Al escritor le resultaba imposible separar la cultura de los fanáticos del juego en sí mismo. Vinculó la cultura de los aficionados al fútbol con el apoyo popular ciego que elevó al poder a los líderes de los movimientos políticos más brutales y espeluznantes del siglo XX. Hay que tener en cuenta que Borges vio emerger elementos del fascismo y del antisemitismo en la esfera política argentina, lo que le hizo desarrollar una intensa desconfianza hacia los movimientos políticos populistas y hacia la cultura de masas. Una cultura de masas que en Argentina, y en muchos otros países, está representada por el fútbol. La oposición de Borges al fútbol es oposición al dogmatismo en cualquiera de sus formas, es desconfianza hacia la devoción incondicional por cualquier doctrina.

Además, el fútbol es un fenómeno indisolublemente ligado al nacionalismo, otro concepto que generaba rechazo en Borges. «El nacionalismo solo admite afirmaciones, y toda doctrina que descarte la duda, la negación, es una forma de fanatismo y estupidez», dijo. Al generar un fervor nacionalista, existe la posibilidad de que un gobierno utilice sin escrúpulos, como portavoz de su discurso, a un jugador estrella, consiguiendo legitimarse. Es, de hecho, lo que sucedió con uno de los mayores jugadores de todos los tiempos, Pelé, que se alineó a favor de una dictadura militar que detenía a todos los disidentes políticos. Su gobierno utilizó el vínculo que los aficionados comparten con el deporte para obtener el apoyo popular, y esto es precisamente lo que Borges temía sobre el deporte.

En su cuento «Esse Est Percipi», Borges desarrolla a través de la ficción su aversión hacia el fútbol.
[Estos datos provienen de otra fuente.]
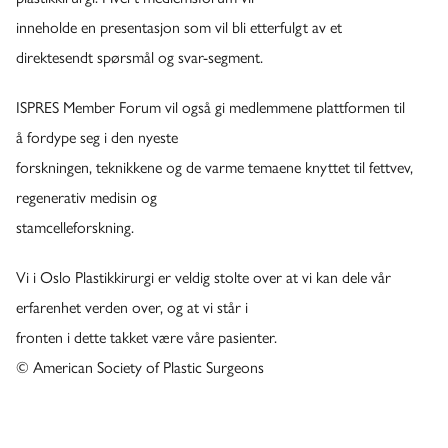
inneholde en presentasjon som vil bli etterfulgt av et
direktesendt spørsmål og svar-segment.
ISPRES Member Forum vil også gi medlemmene plattformen til
å fordype seg i den nyeste
forskningen, teknikkene og de varme temaene knyttet til fettvev,
regenerativ medisin og
stamcelleforskning.
Vi i Oslo Plastikkirurgi er veldig stolte over at vi kan dele vår
erfarenhet verden over, og at vi står i
fronten i dette takket være våre pasienter.
© American Society of Plastic Surgeons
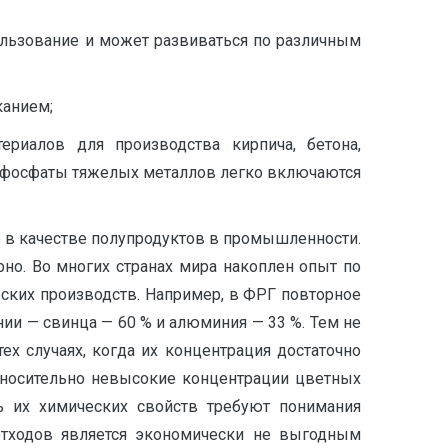
ользование и может развиваться по различным
канием;
ериалов для производства кирпича, бетона,
 и фосфаты тяжелых металлов легко включаются
е в качестве полупродуктов в промышленности.
но. Во многих странах мира накоплен опыт по
ческих производств. Например, в ФРГ повторное
нии — свинца — 60 % и алюминия — 33 %. Тем не
х случаях, когда их концентрация достаточно
относительно невысокие концентрации цветных
ь их химических свойств требуют понимания
отходов является экономически не выгодным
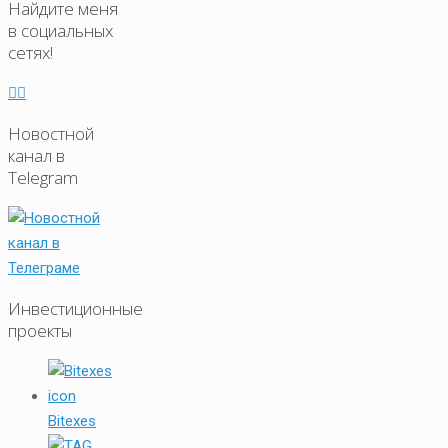
Найдите меня
в социальных
сетях!
Новостной
канал в
Telegram
Инвестиционные
проекты
Bitexes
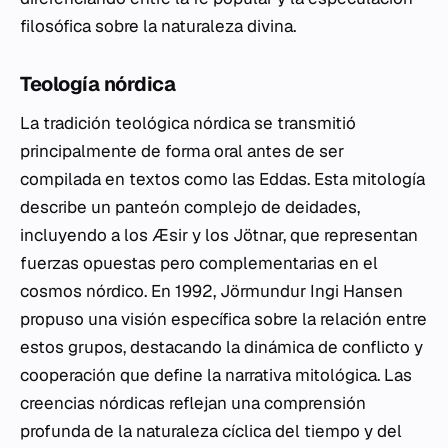
filosófica sobre la naturaleza divina.
Teología nórdica
La tradición teológica nórdica se transmitió
principalmente de forma oral antes de ser
compilada en textos como las Eddas. Esta mitología
describe un panteón complejo de deidades,
incluyendo a los Æsir y los Jötnar, que representan
fuerzas opuestas pero complementarias en el
cosmos nórdico. En 1992, Jörmundur Ingi Hansen
propuso una visión específica sobre la relación entre
estos grupos, destacando la dinámica de conflicto y
cooperación que define la narrativa mitológica. Las
creencias nórdicas reflejan una comprensión
profunda de la naturaleza cíclica del tiempo y del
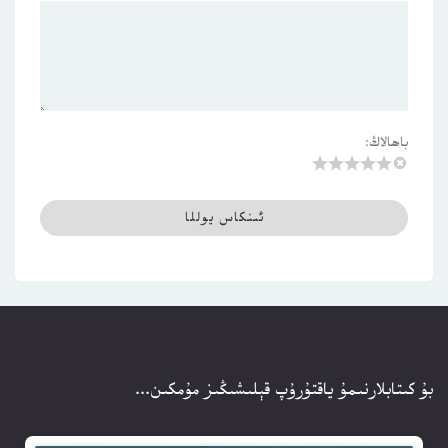
باھالاڭ:
بۇ كىتابلارنىمۇ ياقتۇرۇپ قېلىشىڭىز مۇمكىن...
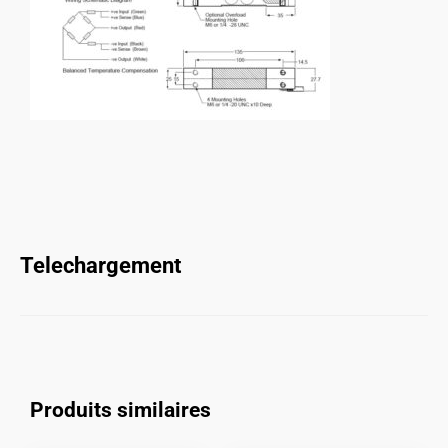
Telechargement
Produits similaires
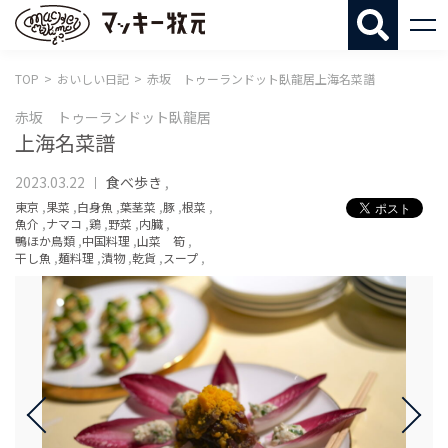
マッキー牧
TOP
おいしい日記
赤坂 トゥーランドット臥龍居上海名菜譜
赤坂 トゥーランドット臥龍居
上海名菜譜
2023.03.22
食べ歩き
,
東京
,
果菜
,
白身魚
,
葉茎菜
,
豚
,
根菜
,
魚介
,
ナマコ
,
鶏
,
野菜
,
内臓
,
鴨ほか鳥類
,
中国料理
,
山菜 筍
,
干し魚
,
麺料理
,
漬物
,
乾貨
,
スープ
,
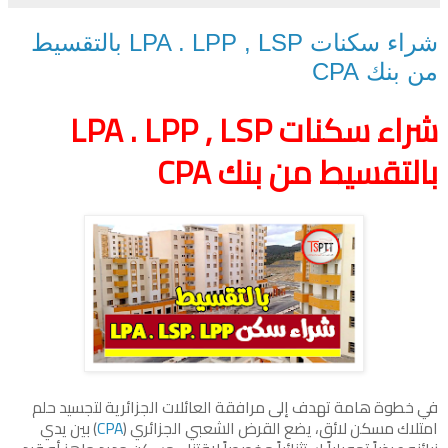
شراء سكنات LPA . LPP , LSP بالتقسيط
من بنك CPA
شراء سكنات LPA . LPP , LSP
بالتقسيط من بنك CPA
في خطوة هامة تهدف إلى مرافقة العائلات الجزائرية لتجسيد حلم
امتلاك مسكن لائق، يضع القرض الشعبي الجزائري (
CPA
) بين يدي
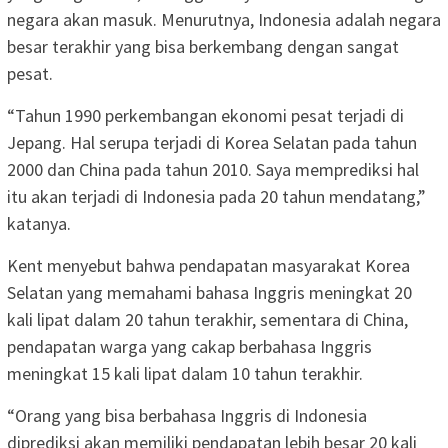
negara akan masuk. Menurutnya, Indonesia adalah negara
besar terakhir yang bisa berkembang dengan sangat
pesat.
“Tahun 1990 perkembangan ekonomi pesat terjadi di
Jepang. Hal serupa terjadi di Korea Selatan pada tahun
2000 dan China pada tahun 2010. Saya memprediksi hal
itu akan terjadi di Indonesia pada 20 tahun mendatang,”
katanya.
Kent menyebut bahwa pendapatan masyarakat Korea
Selatan yang memahami bahasa Inggris meningkat 20
kali lipat dalam 20 tahun terakhir, sementara di China,
pendapatan warga yang cakap berbahasa Inggris
meningkat 15 kali lipat dalam 10 tahun terakhir.
“Orang yang bisa berbahasa Inggris di Indonesia
diprediksi akan memiliki pendapatan lebih besar 20 kali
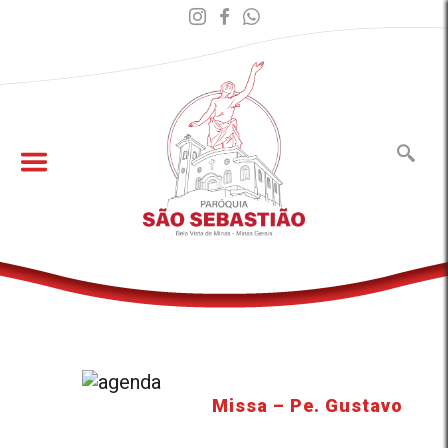
Missa – Pe. Gustavo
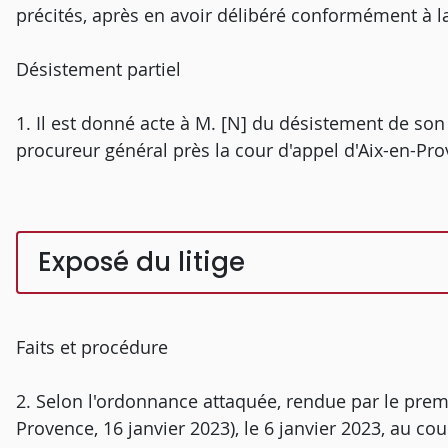
précités, après en avoir délibéré conformément à la 
Désistement partiel
1. Il est donné acte à M. [N] du désistement de son 
procureur général près la cour d'appel d'Aix-en-Pr
Exposé du litige
Faits et procédure
2. Selon l'ordonnance attaquée, rendue par le premi
Provence, 16 janvier 2023), le 6 janvier 2023, au 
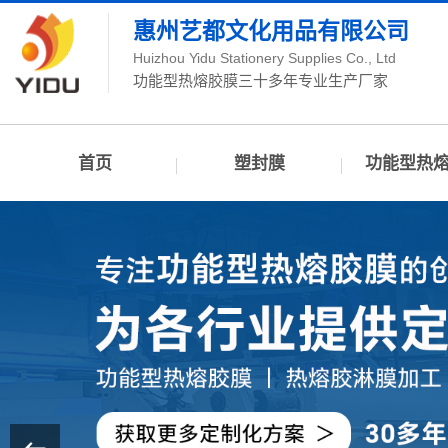
惠州艺都文化用品有限公司
Huizhou Yidu Stationery Supplies Co., Ltd
功能型热熔胶膜三十多年专业生产厂家
首页
塑封膜
功能型热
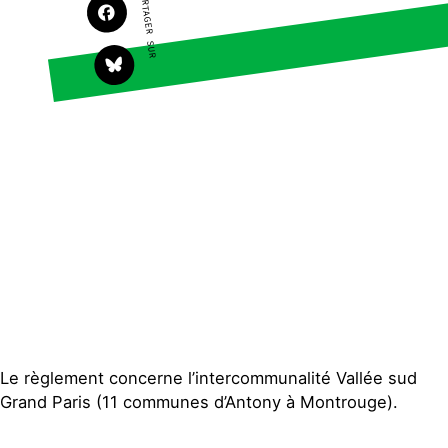
PARTAGER SUR
Faire un don
Climat – Énergie
S'engager sur le terrain
Surproduction
Agir au quotidien
Agriculture
Soutenir les campagnes
Finance
Transmettre tout ou
Multinationales
partie de son patrimoine
Forêts
Télécharger
gratuitement les guides
éco-citoyens
Actualités
Groupes locaux
Espace presse
Publications
Contact
Le règlement concerne l’intercommunalité Vallée sud
Grand Paris (11 communes d’Antony à Montrouge).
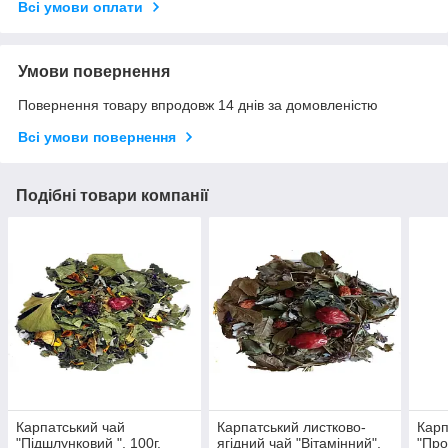
Всі умови оплати
Умови повернення
Повернення товару впродовж 14 днів за домовленістю
Всі умови повернення
Подібні товари компанії
Карпатський чай
Карпатський листково-
Карп
"Підшлунковий ", 100г.
ягідний чай "Вітамінний",
"Про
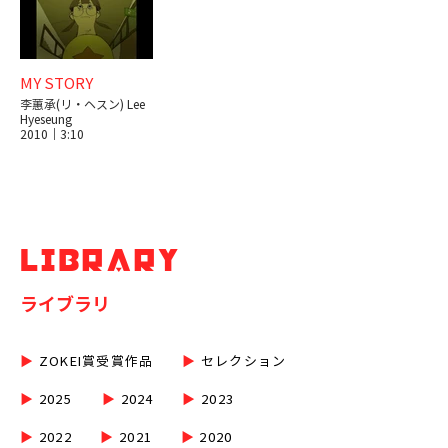
MY STORY
李蕙承(リ・ヘスン) Lee
Hyeseung
2010｜3:10
LIBRARY
ライブラリ
▶︎
ZOKEI賞受賞作品
▶︎
セレクション
▶︎
2025
▶︎
2024
▶︎
2023
▶︎
2022
▶︎
2021
▶︎
2020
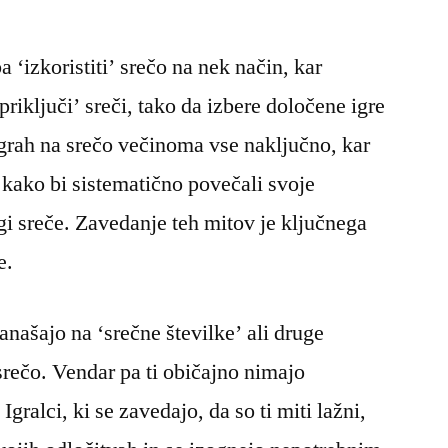
a ‘izkoristiti’ srečo na nek način, kar
priključi’ sreči, tako da izbere določene igre
v igrah na srečo večinoma vse naključno, kar
 kako bi sistematično povečali svoje
i sreče. Zavedanje teh mitov je ključnega
e.
anašajo na ‘srečne številke’ ali druge
i srečo. Vendar pa ti običajno nimajo
Igralci, ki se zavedajo, da so ti miti lažni,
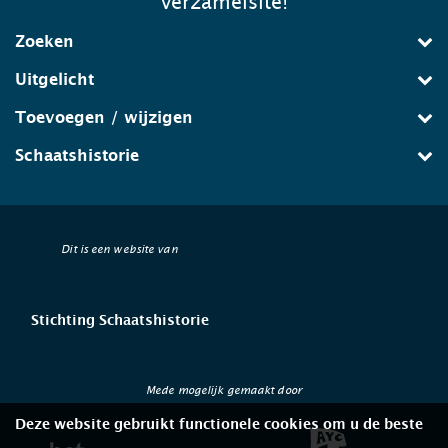
verzamelsite!
Zoeken
Uitgelicht
Toevoegen / wijzigen
Schaatshistorie
Dit is een website van
Stichting Schaatshistorie
Mede mogelijk gemaakt door
Deze website gebruikt functionele cookies om u de beste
En él vemos cómo en Argentina dejó de ser un deporte real y se convirtió en puro espectáculo, en un simulacro en el que la representación del deporte ha sustituido al deporte real. Sin embargo, a pesar de ser falso, el fanatismo que inspira el fútbol es tan profundo que sus aficionados seguirán unos partidos inexistentes en la televisión y en la radio sin cuestionarse nada. Se acusa a los medios de comunicación de complicidad en la creación de una cultura de masas dispuesta para reverenciar el fútbol y que, como resultado, da paso a la demagogia y a la manipulación.

Según Borges, los humanos sentimos la necesidad de pertenecer a un plan universal, algo más grande que nosotros mismos. La religión lo hace por algunas personas, el fútbol por otras. Esta necesidad está presente en algunos de sus relatos. En «La lotería en Babilonia» y «El Congreso», organizaciones aparentemente pequeñas e inocuas acaban convirtiéndose rápidamente en vastas burocracias totalitarias que reparten castigos corporales o queman libros. Es como si esa necesidad por formar parte de algo más grande, nos volviera ciegos frente a los errores que se desarrollan en esos grandes planes.

Si bien es cierto que parte del odio de Borges hacia el fútbol es resultado de su conocido elitismo cultural rayano en el esnobismo (a pesar, por ejemplo, de la idealización que hace de la vida de los gauchos), su resuelta desconfianza hacia el espectáculo en los medios de comunicación y hacia la posible manipulación de la cultura popular por parte de las fuerzas políticas no deja de ser una forma de pensar saludable.